PMCH junior doctors end strike after three days, resume duty
JDA president Dr Shankar Bharti, a postgraduate second year student pursuing master of surgery, said, “We are calling off our strike after the college administration met some of our demands and set a one-month timeline to execute others.”patna Updated: Sep 28, 2018 07:56 IST
Junior doctors of the Patna Medical College Hospital (PMCH) resumed duty on Thursday morning after calling off their strike on Wednesday evening amid flight of patients from the health hub following compromised healthcare services during the three day strike.
PMCH principal Dr Ajeet Kumar Varma said, “The Junior Doctors Association (JDA) of the PMCH has decided to call off the strike from tomorrow morning.”
JDA president Dr Shankar Bharti, a postgraduate second year student pursuing master of surgery, said, “We are calling off our strike after the college administration met some of our demands and set a one-month timeline to execute others.”
The primary demands of the JDA included arrest of the culprit who allegedly assaulted a medico, installing an alarm system as part of strengthening hospital security apparatus, separate the paediatric emergency from the ward and change of the private security firm tasked with hospital security.
“The police had arrested Anil Kumar, father of the snake bite victim, the same evening the junior doctors had a spat with him. We had also separated the paediatric emergency and its ward. We have already placed orders to install a security alarm system, which will be done in the next three days. Besides, we have also issued a show-cause notice to the private security firm over security lapses. I am happy that our medicos will resume duty from Thursday,” said PMCH superintendent Dr Rajiv Ranjan Prasad.
Meanwhile, patient-care took a severe beating and hospital services were hit during the three-day strike.
As per official data, outdoor patient registration slumped from 2,614 on Tuesday to 2,043 on Wednesday. Similarly, admission to the central emergency dropped from 464 a day before to 367 till 5pm Wednesday.
The number of surgeries conducted at the hospital till afternoon (2pm) registered a sharp decline from 65 on Tuesday to a paltry three, against an average daily 130 surgeries conducted on normal days. While nine patients died and two still births were recorded on Tuesday, the casualty figure stood at 11 on Wednesday.
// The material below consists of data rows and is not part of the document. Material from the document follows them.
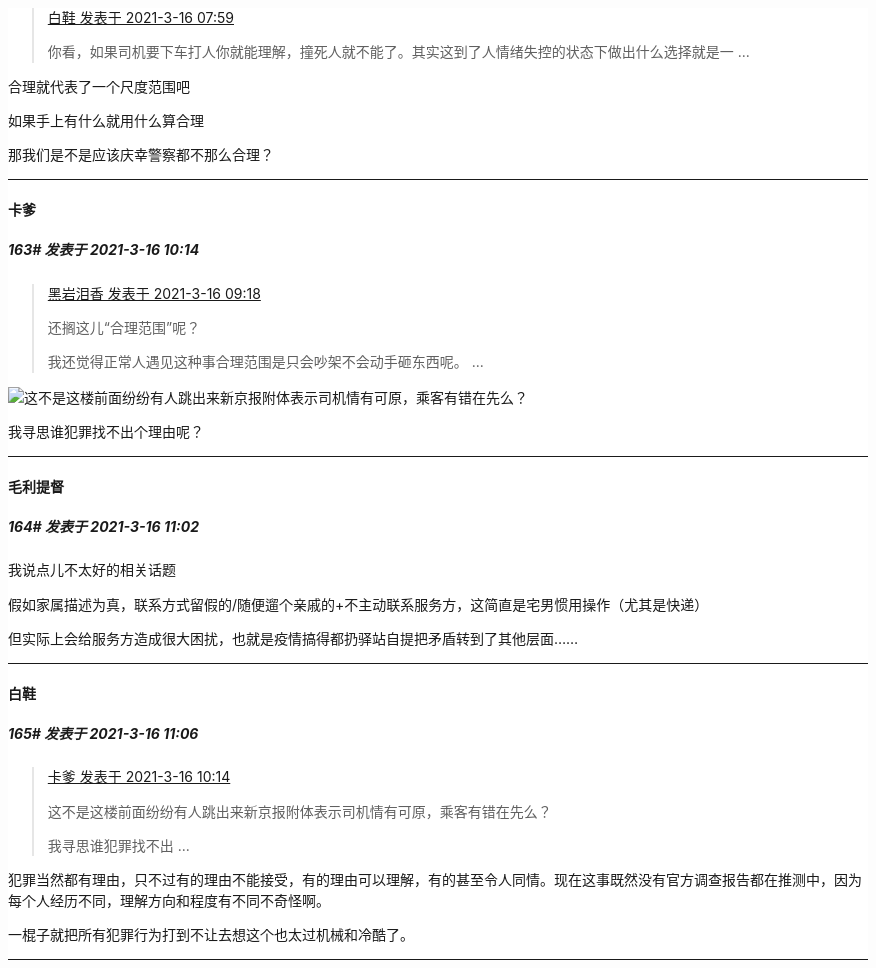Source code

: 
<blockquote><a href="httphttps://bbs.saraba1st.com/2b/forum.php?mod=redirect&amp;goto=findpost&amp;pid=50637787&amp;ptid=1993245" target="_blank">白鞋 发表于 2021-3-16 07:59</a>

你看，如果司机要下车打人你就能理解，撞死人就不能了。其实这到了人情绪失控的状态下做出什么选择就是一 ...</blockquote>
合理就代表了一个尺度范围吧

如果手上有什么就用什么算合理

那我们是不是应该庆幸警察都不那么合理？


-----

####  卡爹  
##### 163#       发表于 2021-3-16 10:14


<blockquote><a href="httphttps://bbs.saraba1st.com/2b/forum.php?mod=redirect&amp;goto=findpost&amp;pid=50638259&amp;ptid=1993245" target="_blank">黑岩泪香 发表于 2021-3-16 09:18</a>

还搁这儿“合理范围”呢？

我还觉得正常人遇见这种事合理范围是只会吵架不会动手砸东西呢。 ...</blockquote>
<img src="https://static.saraba1st.com/image/smiley/face2017/020.png" referrerpolicy="no-referrer">这不是这楼前面纷纷有人跳出来新京报附体表示司机情有可原，乘客有错在先么？

我寻思谁犯罪找不出个理由呢？


-----

####  毛利提督  
##### 164#       发表于 2021-3-16 11:02


我说点儿不太好的相关话题

假如家属描述为真，联系方式留假的/随便遛个亲戚的+不主动联系服务方，这简直是宅男惯用操作（尤其是快递）

但实际上会给服务方造成很大困扰，也就是疫情搞得都扔驿站自提把矛盾转到了其他层面……


-----

####  白鞋  
##### 165#       发表于 2021-3-16 11:06


<blockquote><a href="httphttps://bbs.saraba1st.com/2b/forum.php?mod=redirect&amp;goto=findpost&amp;pid=50638854&amp;ptid=1993245" target="_blank">卡爹 发表于 2021-3-16 10:14</a>

这不是这楼前面纷纷有人跳出来新京报附体表示司机情有可原，乘客有错在先么？

我寻思谁犯罪找不出 ...</blockquote>
犯罪当然都有理由，只不过有的理由不能接受，有的理由可以理解，有的甚至令人同情。现在这事既然没有官方调查报告都在推测中，因为每个人经历不同，理解方向和程度有不同不奇怪啊。

一棍子就把所有犯罪行为打到不让去想这个也太过机械和冷酷了。


-----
The striking medicos had also forced closure of the registration at the gynaecology emergency (labour room) and asked doctors to leave their work stations at 4.30pm on Wednesday.
The condition of the central emergency was worse, with nurses literally managing the patients. Attendants of many patients complained that doctors who came to check them in morning, did a perfunctory job, mostly advised to repeat the drugs continuing for the last three-four days.
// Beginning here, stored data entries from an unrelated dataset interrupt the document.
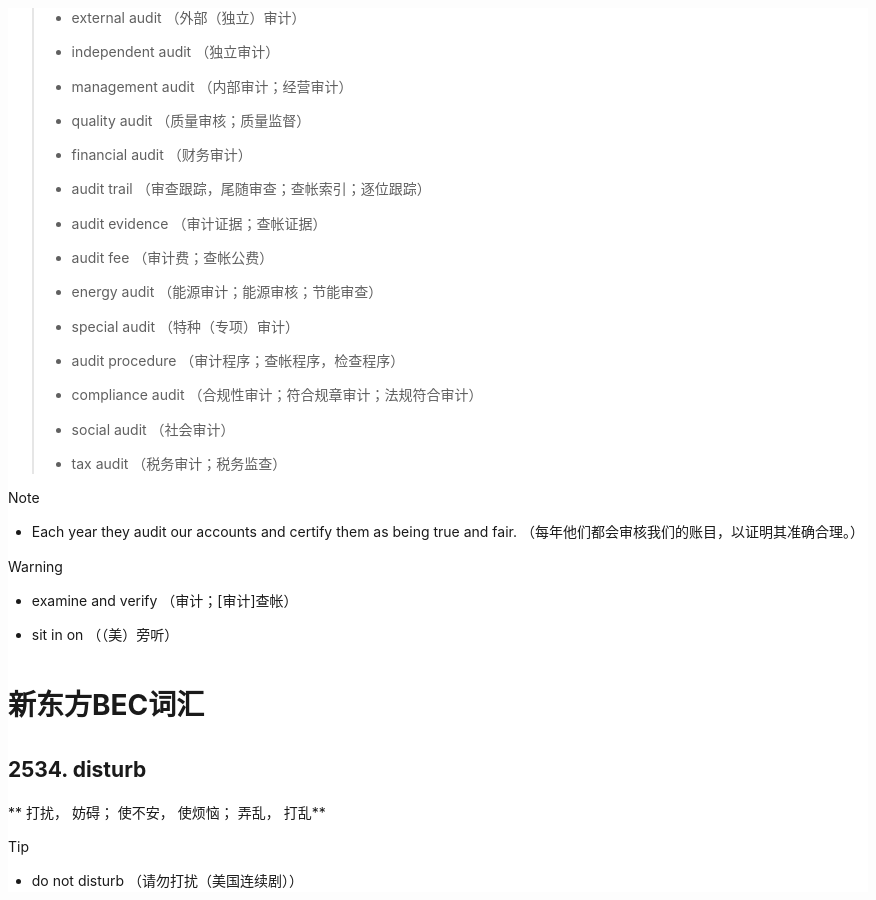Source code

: >
> - external audit （外部（独立）审计）
>
> - independent audit （独立审计）
>
> - management audit （内部审计；经营审计）
>
> - quality audit （质量审核；质量监督）
>
> - financial audit （财务审计）
>
> - audit trail （审查跟踪，尾随审查；查帐索引；逐位跟踪）
>
> - audit evidence （审计证据；查帐证据）
>
> - audit fee （审计费；查帐公费）
>
> - energy audit （能源审计；能源审核；节能审查）
>
> - special audit （特种（专项）审计）
>
> - audit procedure （审计程序；查帐程序，检查程序）
>
> - compliance audit （合规性审计；符合规章审计；法规符合审计）
>
> - social audit （社会审计）
>
> - tax audit （税务审计；税务监查）
>

> [!NOTE]
>
> - Each year they audit our accounts and certify them as being true and fair. （每年他们都会审核我们的账目，以证明其准确合理。）
>

> [!WARNING]
>
> - examine and verify （审计；[审计]查帐）
>
> - sit in on （（美）旁听）
>

# 新东方BEC词汇

## 2534. disturb

** 打扰， 妨碍； 使不安， 使烦恼； 弄乱， 打乱**

> [!TIP]
>
> - do not disturb （请勿打扰（美国连续剧））
>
Many attendants alleged that in absence of ultrasound report, doctors were not prescribing medicines to patients.
“Doctors who come on morning rounds are essentially dilly-dallying and doing a perfunctory job. They either advise to continue previous medication or go away in absence of diagnostic tests,” said Bhola Paswan.
DIAGNOSTICS TESTS PENDING
There were many attendants of patients in the central emergency of the hospital who complained that their urltrasound and echocardiography tests had not been done for the past three days in absence of doctors. Among them were Motilal Bhagat, Lakho Devi, Nasimul Haque and a few others. In absence of ultrasound report, doctors were not prescribing them medication, their attendants alleged.
CT scan of thorax, prescribed to Garib Muni, 65, admitted on bed number 17 in medical emergency, had not been done since September 21. She was suffering from breathlessness and put on a BiPAP machine toprovide a variable respiratory and lower expiratory pressure for easier breathing.
Chief casualty officer Dr Abhijeet Singh defended it when he said, “Since her breathing is not normal, she’s not stable and in such a condition cannot undergo CT scan as it involves risk.” He, however, did not have an answer why, in the first place, did the doctor prescribe the test. Secondly, if the CT scan was fraught with risk, why had the public-private partnership firm, extending the service at the PMCH, not refunded the patient the charges of Rs 2325 for the test, which her son Bablu had paid it on September 21.
“There was no one to check blood pressure or temperature of patients. In fact, it is seldom done in the emergency, even when junior doctors are not on strike, said Bhola Paswan, an attendant of a patient admitted in the medical emergency.
Nirbhay Kumar Dubey, son of Gaya Prasad Dubey, suffering from brain hemorrhage, said that ‘doctors’, who came to attend to his father, could not insert feeding tube since Tuesday. “Today, I went to a private nursing home where my father was earlier admitted and requested the doctor there to come and insert the feeding tube to my father. He sent a young nurse, who came and did the job in minutes,” said Dubey.
Its superintendent did not deny any of these allegations. “We have asked senior doctors to manage critical posts, including emergency and rearrange their duty roaster accordingly during the strike. It cannot be without reason that the patients are complaining,” said Dr Prasad.
Asked about the lack of ultrasound test in the medical emergency, he said, “I have already advised senior doctors to chip in.” Efforts to contact professor and head, department of radiology, Dr GN Singh, proved futile as his cellphone was switched off in the evening.